We spoke to several advisors in researching our latest white paper and inadvertently gained insight into the thick cloud of uncertainty enveloping the annuity industry. In the last two months, we have written extensively on this blog about the effect of the economic downturn on annuity firms. One such topic is the modification of living benefit rider guaranties and what that product change says about the ability of firms to meet their financial commitments to annuity contract holders.
When the topic of living benefit riders came up in one of our conversations, an advisor passed along some interesting investment advice he is giving current and prospective clients. Given the amount of living benefit riders that are being discontinued or modified, the advisor said this was a good time to put a minimal investment (5-10k) into a GMIB in order to lock into the current guaranteed rate. In the event the guaranteed rate is changed or the product is discontinued, the investor would later be able to add a significant investment that would, in turn, be grandfathered into the locked-in rate.
While this is certainly a very viable (not to mention perfectly legal) option for annuity contract holders seeking optimal downside protection during the ongoing recession, it could be potentially disastrous for firms with poor balance sheets. It is safe to assume that if firms have already moved to reduce guaranties by an average of 2% and quietly decrease living benefit rider product lines, there are serious doubts internally around whether payout guarantees can be met going forward.

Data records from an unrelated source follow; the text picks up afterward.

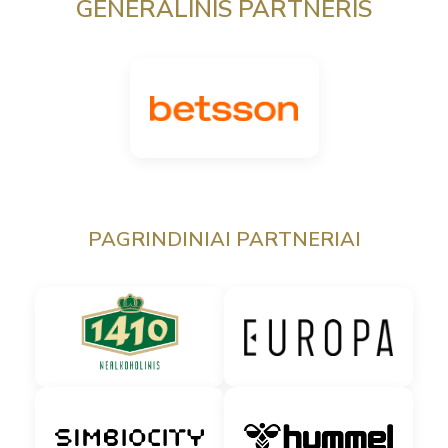
GENERALINIS PARTNERIS
PAGRINDINIAI PARTNERIAI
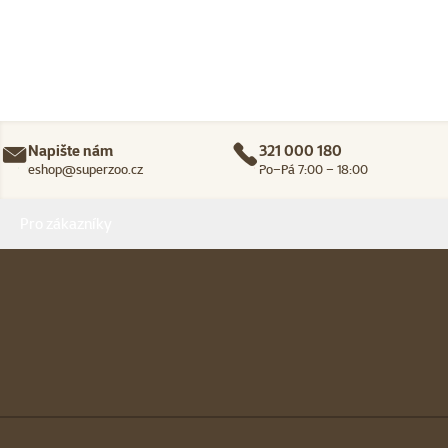
Napište nám
321 000 180
eshop@superzoo.cz
Po–Pá 7:00 – 18:00
Menu v patičce
Pro zákazníky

Interestingly, the guaranties given out by annuity firms are insured by the state of issue. If a firm becomes insolvent, the states are currently liable under law to cover a substantial portion of the present annuity contract value. The guaranty laws vary by state offering coverage on individual annuity contracts ranging from $100k to $500k in the most generous states New York and Washington.
With many states facing severe budget deficits that are only likely to worsen in this tough economic climate, the insolvency of prominent annuity firms would leave a hefty tab for the issue states to pick up. There is a good chance that government intervention would be required either to nationalize as in the case of Fannie, Freddie and AIG, or to dish out bailout funds to cover the states’ liabilities. Hundreds of billions of dollars worth of annuity contracts and a record number of living benefit riders have been sold over the past few years, let’s hope that the firms are able to keep up their end of the bargain.